Canvas owner Instructure has confirmed it paid hackers following the massive cyberattack that disrupted schools and universities during finals week and exposed concerns over potentially stolen student data.
The attack, claimed by the cybercrime group ShinyHunters, caused widespread outages across the Canvas learning management platform earlier this month, locking students and teachers out of coursework, assignments, lecture materials, and exams at thousands of institutions worldwide.

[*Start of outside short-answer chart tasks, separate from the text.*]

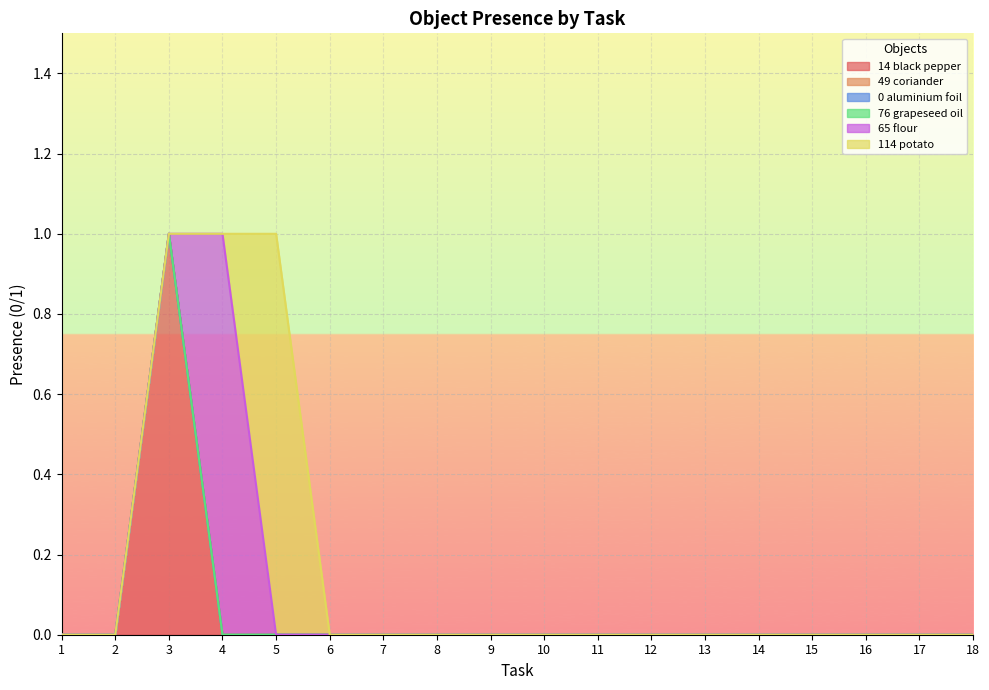

True or false: Object_76_grapeseed oil and Object_114_potato intersect in this chart.

False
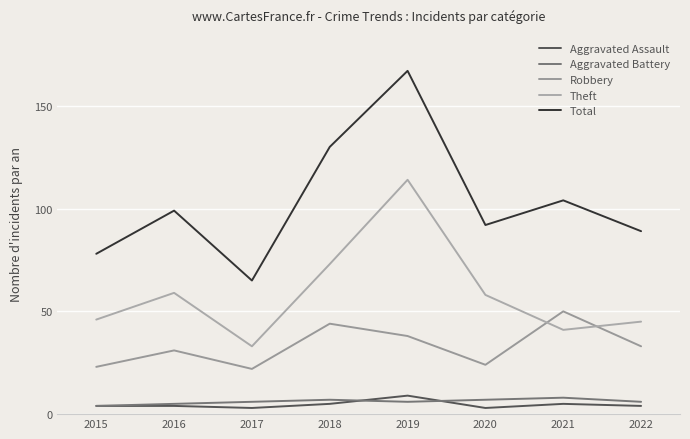

What is the minimum value shown in the chart?

3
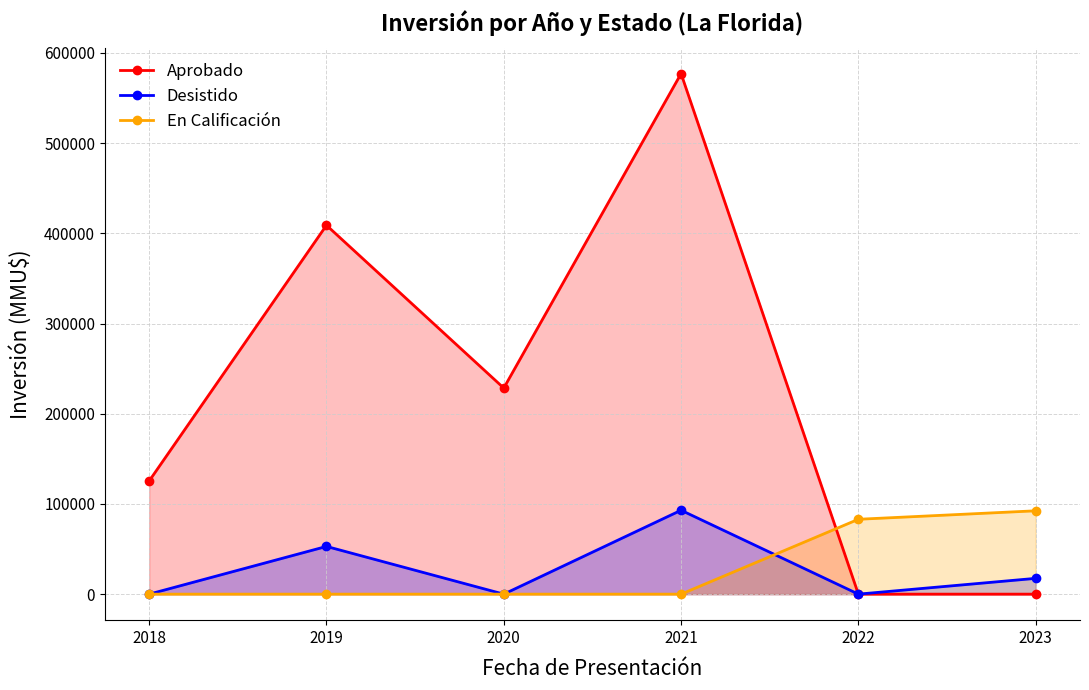

Rank the series by their maximum value, from lowest to highest.

En Calificación, Desistido, Aprobado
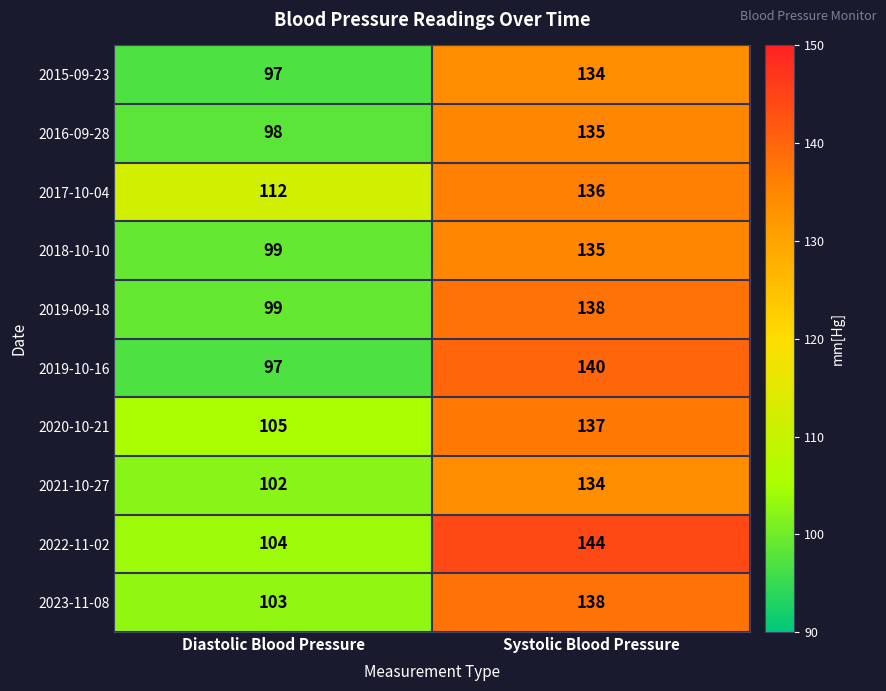

Rank the categories by 2022-11-02 value from highest to lowest.

Systolic Blood Pressure, Diastolic Blood Pressure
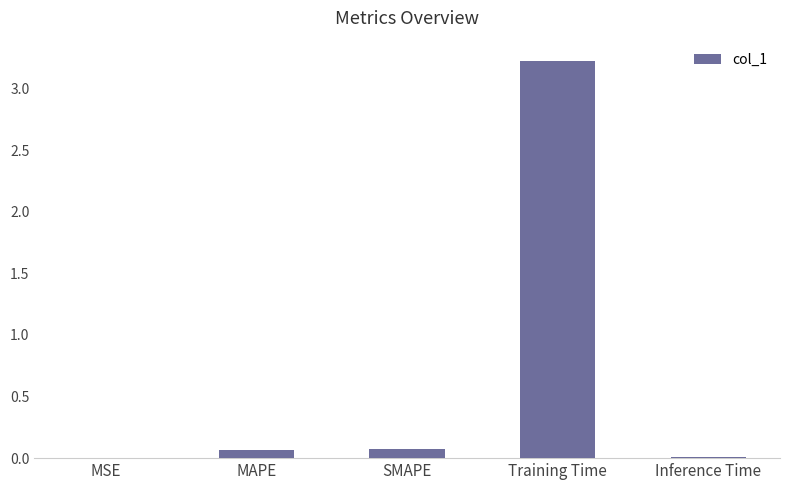

What is the approximate value at Training Time?

3.2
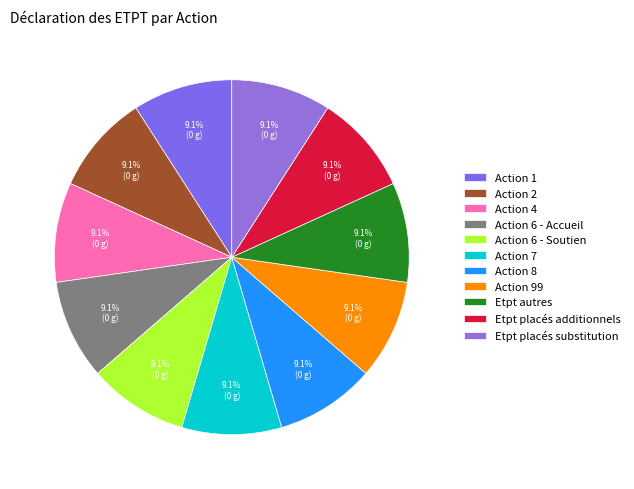

How many segments does this pie chart have?

11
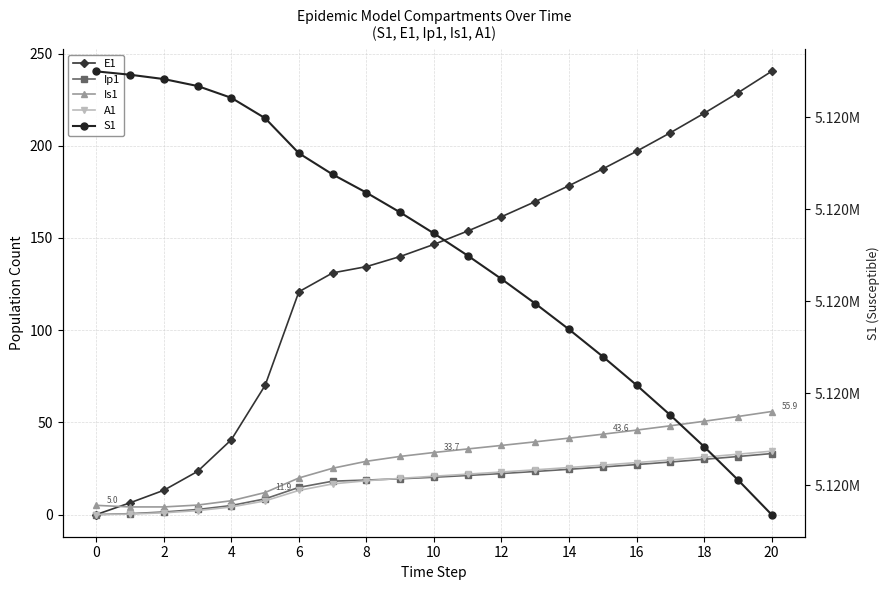

What is the value of the A1 point at the 17th from the left?

18.3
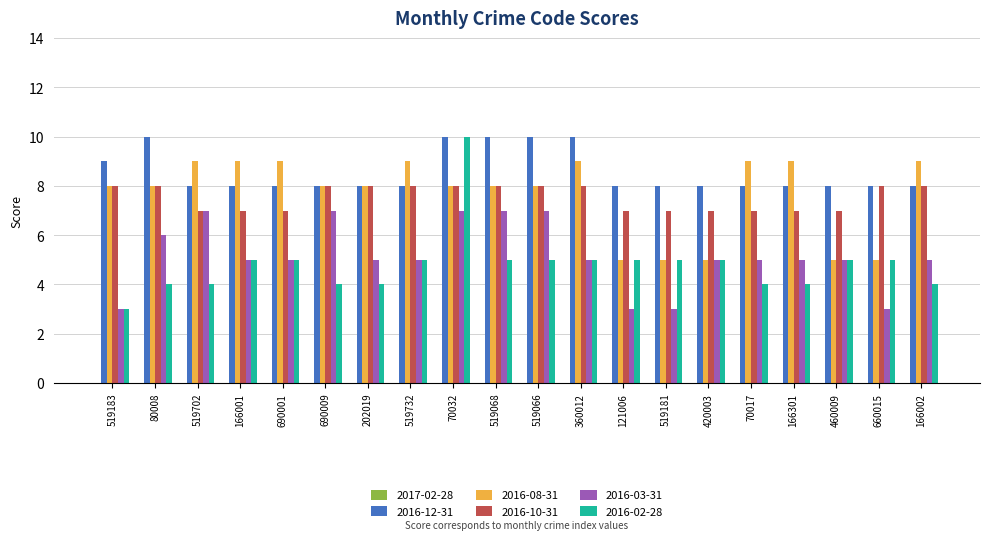

At 70017, list the series in order from largest to smallest.

2016-08-31, 2016-12-31, 2016-10-31, 2016-03-31, 2016-02-28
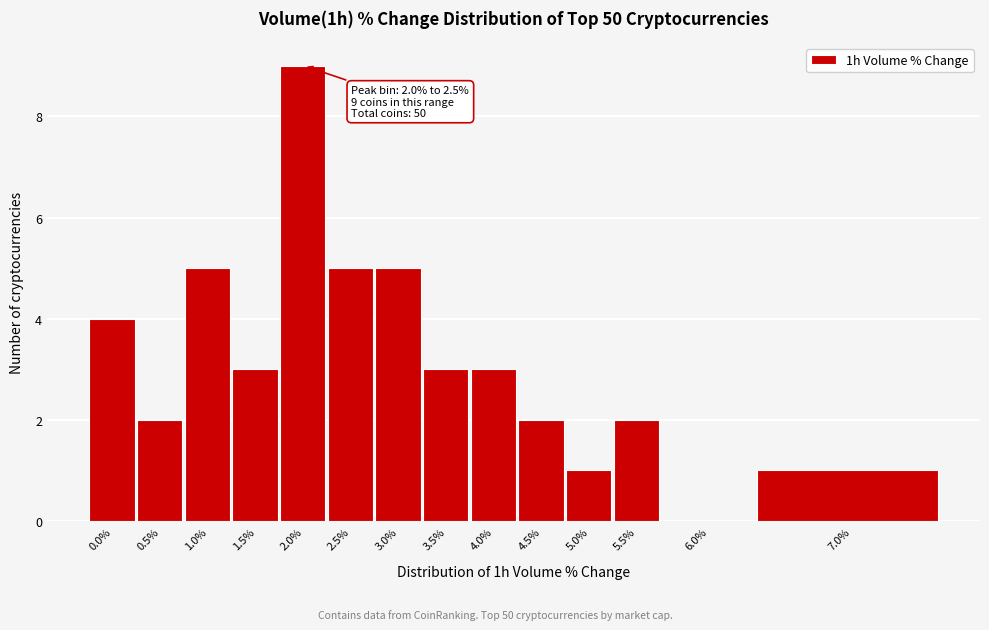

Reading left to right, extract all data points from this chart.

0.0%=4	0.5%=2	1.0%=5	1.5%=3	2.0%=9	2.5%=5	3.0%=5	3.5%=3	4.0%=3	4.5%=2	5.0%=1	5.5%=2	6.0%=0	7.0%=1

In a public statement, Instructure acknowledged that it entered negotiations with the attackers and ultimately paid the ransom demand in an effort to prevent the publication of stolen data. The company said the decision was made after consulting cybersecurity experts and law enforcement.
The company has not publicly disclosed how much money was paid or whether the attackers provided proof that the stolen data was deleted afterward.
The breach hit at one of the worst possible times for educational institutions, arriving during final exams and graduation season. Students across North America, Europe, Australia, and Asia reported being unable to access study materials, submit assignments, or complete assessments as schools temporarily disabled Canvas access during the incident.
Several universities delayed exams or extended deadlines after the outage disrupted coursework systems. Some institutions disconnected Canvas entirely from internal networks while investigating potential exposure of student and staff data.
ShinyHunters claimed the attack affected nearly 9,000 schools and exposed data tied to approximately 275 million users worldwide. According to the group, the stolen information included names, email addresses, student ID numbers, and billions of private messages exchanged through Canvas systems.
Instructure previously said there was no evidence that passwords, financial information, Social Security numbers, or government-issued identifiers were compromised. The company attributed the breach to issues involving “Free-For-Teacher” accounts connected to the platform.
During the incident, some users attempting to log into Canvas were reportedly redirected to ransom messages posted by ShinyHunters demanding negotiations before a leak deadline. The attackers threatened to publicly release stolen data if payment was not made.
The decision to pay the hackers is likely to trigger debate among cybersecurity experts and educators. Law enforcement agencies generally discourage ransom payments because they can encourage future attacks and provide no guarantee that stolen data will actually be destroyed.
Still, organizations facing large-scale extortion incidents often weigh the risk of sensitive information becoming public, particularly when millions of students, teachers, and staff may be affected.
The incident has become one of the largest known cyberattacks targeting the education sector and has renewed concerns about the growing dependence on centralized educational technology platforms. Security researchers warn that large learning management systems have become increasingly attractive targets because they store enormous amounts of sensitive personal and institutional data in one place.
Questions also remain about whether all stolen data was secured following the payment. Cybersecurity experts note that ransomware and extortion groups frequently retain copies of stolen information even after negotiations conclude, leaving victims exposed to future leaks or resale on underground forums.
Instructure said it continues working with forensic investigators and law enforcement agencies while monitoring for any signs that the stolen data may still surface online.